_Job_
Each record should be copied exactly into the answer, and no picture should go with it.

(Electronics engineering source data)
[Start of section]

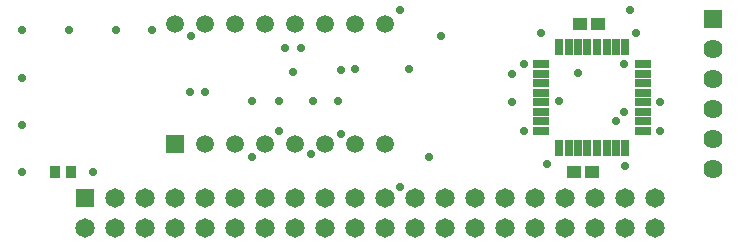
<source format=gts>
G04 Layer_Color=20142*
%FSLAX25Y25*%
%MOIN*%
G70*
G01*
G75*
%ADD28R,0.03740X0.03937*%
%ADD29R,0.04528X0.04331*%
%ADD30R,0.05394X0.02594*%
%ADD31R,0.02594X0.05394*%
%ADD32C,0.06394*%
%ADD33R,0.06394X0.06394*%
%ADD34R,0.05906X0.05906*%
%ADD35C,0.05906*%
%ADD36C,0.06496*%
%ADD37R,0.06496X0.06496*%
%ADD38C,0.00394*%
%ADD39C,0.02756*%
D28*
X185630Y204724D02*
D03*
X180512D02*
D03*
D29*
X361221Y253937D02*
D03*
X355315D02*
D03*
X359252Y204724D02*
D03*
X353346D02*
D03*
D30*
X376320Y240628D02*
D03*
Y237478D02*
D03*
Y234328D02*
D03*
Y231179D02*
D03*
Y228004D02*
D03*
Y224804D02*
D03*
Y221704D02*
D03*
Y218504D02*
D03*
X342520D02*
D03*
Y221704D02*
D03*
Y224804D02*
D03*
Y228004D02*
D03*
Y231179D02*
D03*
Y234328D02*
D03*
Y237478D02*
D03*
Y240628D02*
D03*
D31*
X370520Y212704D02*
D03*
X367320D02*
D03*
X364220D02*
D03*
X361020D02*
D03*
X357845D02*
D03*
X354695D02*
D03*
X351546D02*
D03*
X348396D02*
D03*
Y246504D02*
D03*
X351546D02*
D03*
X354695D02*
D03*
X357845D02*
D03*
X361020D02*
D03*
X364220D02*
D03*
X367320D02*
D03*
X370520D02*
D03*
D32*
X399606Y205906D02*
D03*
Y215905D02*
D03*
Y225905D02*
D03*
Y235906D02*
D03*
Y245905D02*
D03*
D33*
Y255906D02*
D03*
D34*
X220433Y214252D02*
D03*
D35*
X230433D02*
D03*
X240433D02*
D03*
X250433D02*
D03*
X260433D02*
D03*
X270433D02*
D03*
X280433D02*
D03*
X290433D02*
D03*
Y254252D02*
D03*
X280433D02*
D03*
X270433D02*
D03*
X260433D02*
D03*
X250433D02*
D03*
X240433D02*
D03*
X230433D02*
D03*
X220433D02*
D03*
D36*
X380433Y185945D02*
D03*
X370433D02*
D03*
X360433D02*
D03*
X350433D02*
D03*
X340433D02*
D03*
X330433D02*
D03*
X320433D02*
D03*
X310433D02*
D03*
X300433D02*
D03*
X290433D02*
D03*
X280433D02*
D03*
X270433D02*
D03*
X260433D02*
D03*
X250433D02*
D03*
X240433D02*
D03*
X230433D02*
D03*
X220433D02*
D03*
X210433D02*
D03*
X200433D02*
D03*
X190433D02*
D03*
X380433Y195945D02*
D03*
X370433D02*
D03*
X360433D02*
D03*
X350433D02*
D03*
X340433D02*
D03*
X330433D02*
D03*
X320433D02*
D03*
X310433D02*
D03*
X300433D02*
D03*
X290433D02*
D03*
X280433D02*
D03*
X270433D02*
D03*
X260433D02*
D03*
X250433D02*
D03*
X240433D02*
D03*
X230433D02*
D03*
X220433D02*
D03*
X210433D02*
D03*
X200433D02*
D03*
D37*
X190433D02*
D03*
D38*
X399606Y190945D02*
D03*
X171260D02*
D03*
D39*
X230433Y231299D02*
D03*
X256890Y246063D02*
D03*
X262205D02*
D03*
X280512Y239173D02*
D03*
X266535Y228346D02*
D03*
X265748Y210630D02*
D03*
X298228Y239173D02*
D03*
X309055Y250000D02*
D03*
X342520Y250984D02*
D03*
X295276Y199803D02*
D03*
X305118Y209646D02*
D03*
X374016Y250984D02*
D03*
X372047Y258858D02*
D03*
X246063Y209646D02*
D03*
X254906Y218520D02*
D03*
X275590Y217520D02*
D03*
X274803Y228346D02*
D03*
X255118D02*
D03*
X246063D02*
D03*
X225394Y231299D02*
D03*
X259842Y238189D02*
D03*
X192913Y204724D02*
D03*
X212598Y251969D02*
D03*
X200787D02*
D03*
X185039D02*
D03*
X169291Y204724D02*
D03*
Y220472D02*
D03*
Y236221D02*
D03*
Y251969D02*
D03*
X295276Y258858D02*
D03*
X348425Y228346D02*
D03*
X336614Y218504D02*
D03*
X344488Y207480D02*
D03*
X354695Y237795D02*
D03*
X225590Y250000D02*
D03*
X370472Y206693D02*
D03*
X381890Y218504D02*
D03*
Y228004D02*
D03*
X367323Y221704D02*
D03*
X370079Y240628D02*
D03*
X336614D02*
D03*
X332677Y237478D02*
D03*
X275590Y238878D02*
D03*
X370079Y224803D02*
D03*
X332677Y228004D02*
D03*
M02*

</source>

[End of section]

_The answer_
<source format=gts>
G04 Layer_Color=20142*
%FSLAX25Y25*%
%MOIN*%
G70*
G01*
G75*
%ADD28R,0.03740X0.03937*%
%ADD29R,0.04528X0.04331*%
%ADD30R,0.05394X0.02594*%
%ADD31R,0.02594X0.05394*%
%ADD32C,0.06394*%
%ADD33R,0.06394X0.06394*%
%ADD34R,0.05906X0.05906*%
%ADD35C,0.05906*%
%ADD36C,0.06496*%
%ADD37R,0.06496X0.06496*%
%ADD38C,0.00394*%
%ADD39C,0.02756*%
D28*
X185630Y204724D02*
D03*
X180512D02*
D03*
D29*
X361221Y253937D02*
D03*
X355315D02*
D03*
X359252Y204724D02*
D03*
X353346D02*
D03*
D30*
X376320Y240628D02*
D03*
Y237478D02*
D03*
Y234328D02*
D03*
Y231179D02*
D03*
Y228004D02*
D03*
Y224804D02*
D03*
Y221704D02*
D03*
Y218504D02*
D03*
X342520D02*
D03*
Y221704D02*
D03*
Y224804D02*
D03*
Y228004D02*
D03*
Y231179D02*
D03*
Y234328D02*
D03*
Y237478D02*
D03*
Y240628D02*
D03*
D31*
X370520Y212704D02*
D03*
X367320D02*
D03*
X364220D02*
D03*
X361020D02*
D03*
X357845D02*
D03*
X354695D02*
D03*
X351546D02*
D03*
X348396D02*
D03*
Y246504D02*
D03*
X351546D02*
D03*
X354695D02*
D03*
X357845D02*
D03*
X361020D02*
D03*
X364220D02*
D03*
X367320D02*
D03*
X370520D02*
D03*
D32*
X399606Y205906D02*
D03*
Y215905D02*
D03*
Y225905D02*
D03*
Y235906D02*
D03*
Y245905D02*
D03*
D33*
Y255906D02*
D03*
D34*
X220433Y214252D02*
D03*
D35*
X230433D02*
D03*
X240433D02*
D03*
X250433D02*
D03*
X260433D02*
D03*
X270433D02*
D03*
X280433D02*
D03*
X290433D02*
D03*
Y254252D02*
D03*
X280433D02*
D03*
X270433D02*
D03*
X260433D02*
D03*
X250433D02*
D03*
X240433D02*
D03*
X230433D02*
D03*
X220433D02*
D03*
D36*
X380433Y185945D02*
D03*
X370433D02*
D03*
X360433D02*
D03*
X350433D02*
D03*
X340433D02*
D03*
X330433D02*
D03*
X320433D02*
D03*
X310433D02*
D03*
X300433D02*
D03*
X290433D02*
D03*
X280433D02*
D03*
X270433D02*
D03*
X260433D02*
D03*
X250433D02*
D03*
X240433D02*
D03*
X230433D02*
D03*
X220433D02*
D03*
X210433D02*
D03*
X200433D02*
D03*
X190433D02*
D03*
X380433Y195945D02*
D03*
X370433D02*
D03*
X360433D02*
D03*
X350433D02*
D03*
X340433D02*
D03*
X330433D02*
D03*
X320433D02*
D03*
X310433D02*
D03*
X300433D02*
D03*
X290433D02*
D03*
X280433D02*
D03*
X270433D02*
D03*
X260433D02*
D03*
X250433D02*
D03*
X240433D02*
D03*
X230433D02*
D03*
X220433D02*
D03*
X210433D02*
D03*
X200433D02*
D03*
D37*
X190433D02*
D03*
D38*
X399606Y190945D02*
D03*
X171260D02*
D03*
D39*
X230433Y231299D02*
D03*
X256890Y246063D02*
D03*
X262205D02*
D03*
X280512Y239173D02*
D03*
X266535Y228346D02*
D03*
X265748Y210630D02*
D03*
X298228Y239173D02*
D03*
X309055Y250000D02*
D03*
X342520Y250984D02*
D03*
X295276Y199803D02*
D03*
X305118Y209646D02*
D03*
X374016Y250984D02*
D03*
X372047Y258858D02*
D03*
X246063Y209646D02*
D03*
X254906Y218520D02*
D03*
X275590Y217520D02*
D03*
X274803Y228346D02*
D03*
X255118D02*
D03*
X246063D02*
D03*
X225394Y231299D02*
D03*
X259842Y238189D02*
D03*
X192913Y204724D02*
D03*
X212598Y251969D02*
D03*
X200787D02*
D03*
X185039D02*
D03*
X169291Y204724D02*
D03*
Y220472D02*
D03*
Y236221D02*
D03*
Y251969D02*
D03*
X295276Y258858D02*
D03*
X348425Y228346D02*
D03*
X336614Y218504D02*
D03*
X344488Y207480D02*
D03*
X354695Y237795D02*
D03*
X225590Y250000D02*
D03*
X370472Y206693D02*
D03*
X381890Y218504D02*
D03*
Y228004D02*
D03*
X367323Y221704D02*
D03*
X370079Y240628D02*
D03*
X336614D02*
D03*
X332677Y237478D02*
D03*
X275590Y238878D02*
D03*
X370079Y224803D02*
D03*
X332677Y228004D02*
D03*
M02*

</source>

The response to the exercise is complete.